Comprising a 150-key hotel alongside 20 bungalows and a centre for creative industries – including housing for artists in residence and an installation space – the resort is set facing Snæfellsjökull, a glacier covered stratovolcano. The mountain is home to the Icelandic saga of Bárður Snæfellsás, who is said to have left the chaotic world of men behind to live in solitude, and his journey has acted as inspiration for the overall concept.
Designed to invite guests on a journey of self-discovery, the resort features an architectural concept that explores the interplay between nature and structure, and their combined capacity to provide triggers for an inward journey. The architecture has been envisioned in a way that exposes the guest to nature in various ways, whilst maintaining a sense of protection.
Kit Sand Ottsen, Head of Architecture at Johannes Torpe Studios, comments: “As seasons change the harsh weather conditions will alter the landscape and along with that, the building. In that sense, the landscape, the building and the visitor are all transformed. We wanted to create a building that has the potential to encapsulate a sense of timelessness through the utilisation of historical construction techniques and the incorporation of elements from the landscape of which it is built.”
For the resort the studio explored the tradition of Icelandic turf houses, built by the first Norwegian settlers, here creating a modern interpretation. The studio inverted this structure by creating a heavy concrete building enclosed by a light base of glass. Elsewhere the relationship between positive and negative space has been explored, and throughout the building there is a contrast between lightweight and more heavy building volumes.
The building itself is an industrial interpretation of the surrounding rocky landscape, with heavy geometric shapes emerging from the ground like sculptural formations and tall steam-chimneys that are an architectural take on geysers.

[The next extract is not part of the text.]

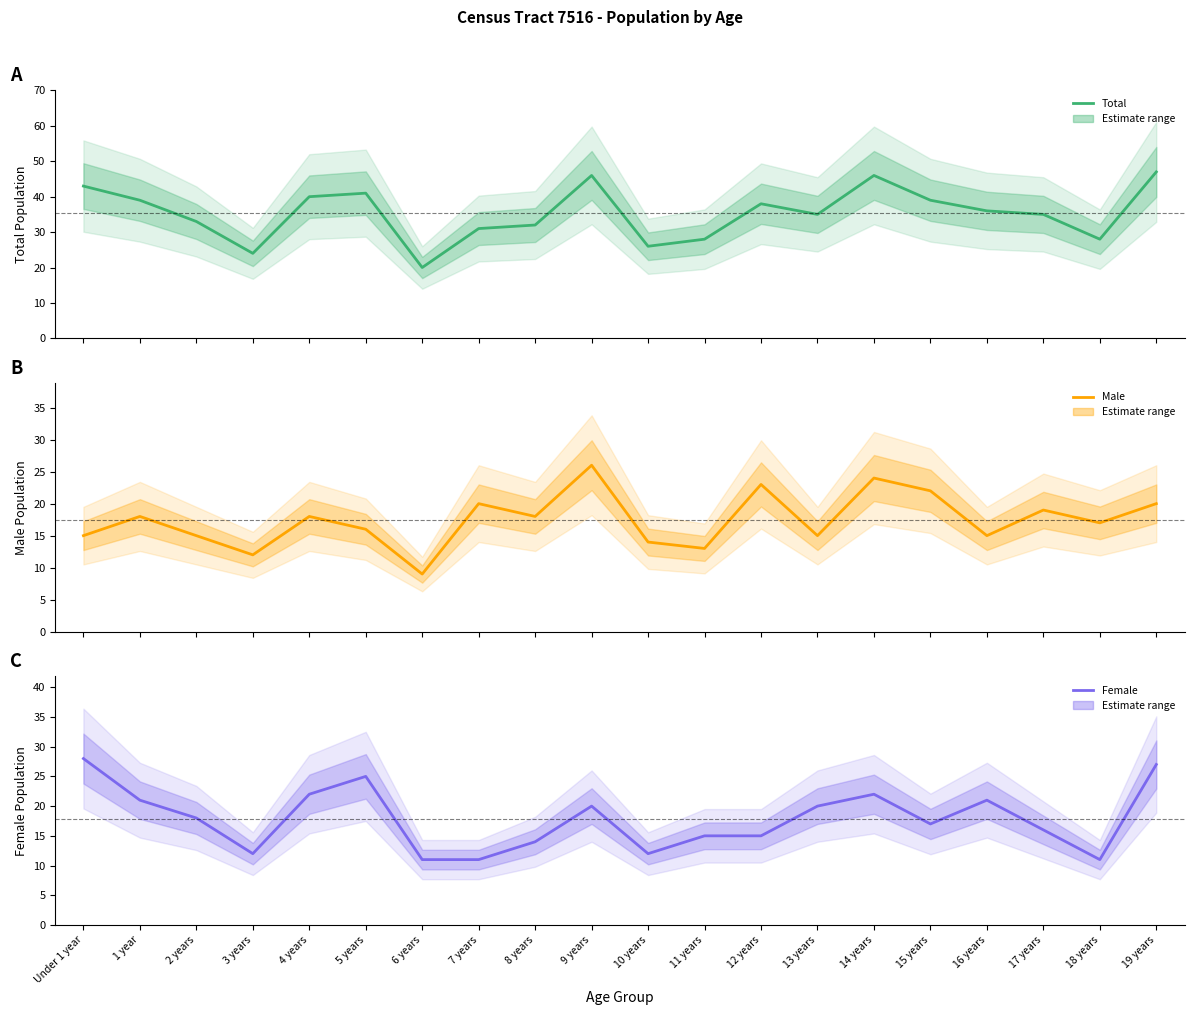

How many values in the Total series exceed 36?

9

Concrete has been chosen as the primary material and is treated with a red pigment that mimics the hue of the surrounding landscape. The concrete is applied to create layers of contrasting rough and smooth textures, and form patterns inspired by those found in the layers of the turf houses. Further, selected parts of the rooftops are covered with grass, intensifying the notion of a building closely related to the history of the site, and adding to the sense that the resort rises from the landscape.

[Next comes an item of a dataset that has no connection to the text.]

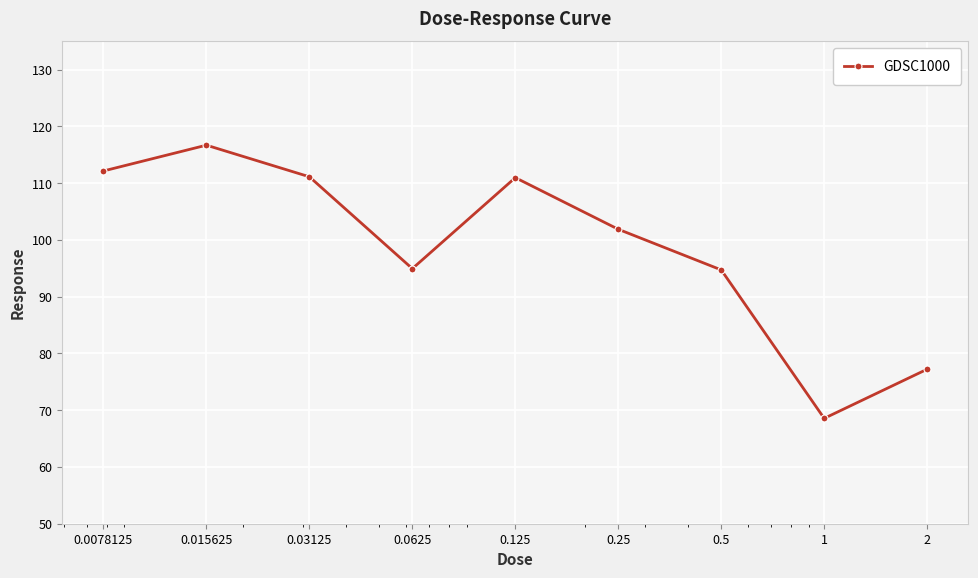

How many values exceed 101?

5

Drawing from the rich heritage of Icelandic folktales, the use of reflective glass on the building’s exterior creates a mirror effect, whilst portals and tunnels are additionally dispersed throughout the complex. The spa, meanwhile, is at the heart of the resort, where the key motif of steam is channelled through natural wind tunnels, fire baths and ice pools that represent the extreme Icelandic weather.
“Our ambition was to create a spa experience that brings you closer to nature in a slightly exaggerated way,” concludes Johannes Torpe, the studio’s founder. “It was to be an experience that simultaneously grounds you and liberates you.”